The European Commission has initiated an investigation into subsidies provided to suppliers of Chinese wind turbines intended for Europe.
The action is part of the EU’s broader strategy to protect its domestic companies from low-cost clean technology imports.
The announcement was made as Chinese wind turbine makers are making significant headway and securing orders in Europe.
The wind power investigation will utilise new EU powers, effective from July 2023, that enable the commission to determine whether foreign subsidies enable businesses to make unduly advantageous bids in public tenders.
The commission will scrutinise the development conditions of wind parks in Spain, Greece, France, Romania and Bulgaria, as stated by EU anti-trust commissioner Margrethe Vestager.
The investigation was announced by Vestager during a lecture at Princeton University in New Jersey in the US.
Vestager announced: “We are launching a new inquiry into Chinese suppliers of wind turbines.
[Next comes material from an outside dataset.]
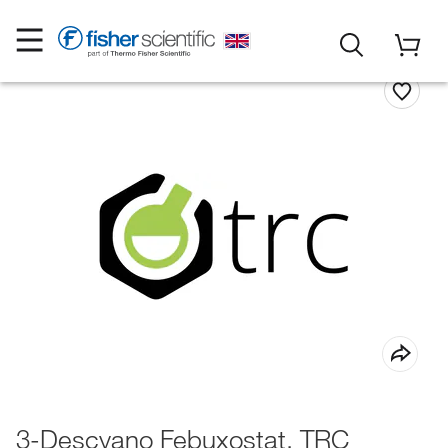
3-Descyano Febuxostat, TRC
“We are making full use of the tools that we have. We need more than a case-by-case approach. We need a systematic approach, and we need it before it is too late.
“We can’t afford to see what happened on solar panels happening again on electric vehicles [EVs], wind or essential chips.
“Let me be clear: the investments that we put in our supply chains, the investigations that we run, or the new tools we have developed – those are not meant to constrain China’s success.
“They are meant to restore fairness in our economic relations. Everyone is welcome to be successful. Everyone is welcome to trade with Europe, but they have to play by the rules.”
The specific Chinese companies under scrutiny have not been disclosed.
European manufacturers such as Siemens Energy and Vestas, which predominantly supply Europe’s wind turbines, are facing increased competition from Chinese companies.
This poses a potential threat to their positions in the global market for the development of cost-effective and efficient wind turbines.
WindEurope, an industry lobby group with members including Vestas, Siemens Energy and Nordex, has expressed support for the commission’s probe.
The group has observed that Chinese turbines are being offered in Europe at prices up to 50% lower than those produced within Europe.
Chinese manufacturers are also providing turbines with deferred payments, allowing wind farm operators to pay nothing until three years of revenue have been generated.
Critics of China’s trade policies draw parallels with the European solar market, which is experiencing a severe crisis that has pushed several local manufacturers to the edge of bankruptcy.
Chinese vendors benefit from a robust domestic market, with local developers ordering wind turbines with a capacity of 100GW in 2023.
This figure contrasts with the EU’s annual target of 29GW to meet its 2024 climate and energy goals, Reuters has reported.
The commission is also considering tariffs on Chinese EV imports, citing evidence of subsidy benefits.
Under OECD free trade rules, European manufacturers are prohibited from using state-backed financing to offer lower prices or deferred payments.
The China Chamber of Commerce to the EU stated: “We express profound dissatisfaction with the lack of transparency in the EU side’s intervention in the regular business and development of Chinese enterprises in the bloc.
“This action sends a detrimental signal to the world, suggesting discrimination against Chinese enterprises and endorsing protectionism.”